--- GIVEN ENTRIES ---

==*==

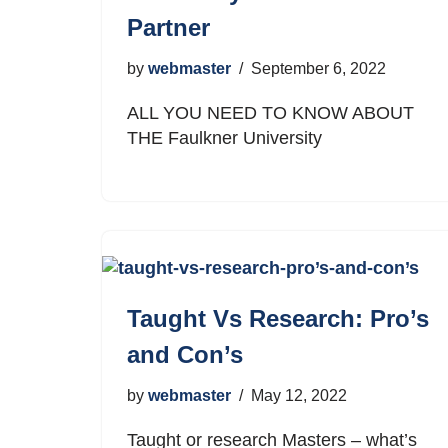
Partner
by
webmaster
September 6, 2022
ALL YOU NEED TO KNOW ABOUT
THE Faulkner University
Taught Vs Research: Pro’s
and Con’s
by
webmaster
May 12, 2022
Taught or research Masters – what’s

==*==

--- YOUR INSTRUCTIONS ---
From the data above, gather every line that includes the word "Taught".

--- ANSWER TO THIS TASK ---
Taught Vs Research: Pro’s
Taught or research Masters – what’s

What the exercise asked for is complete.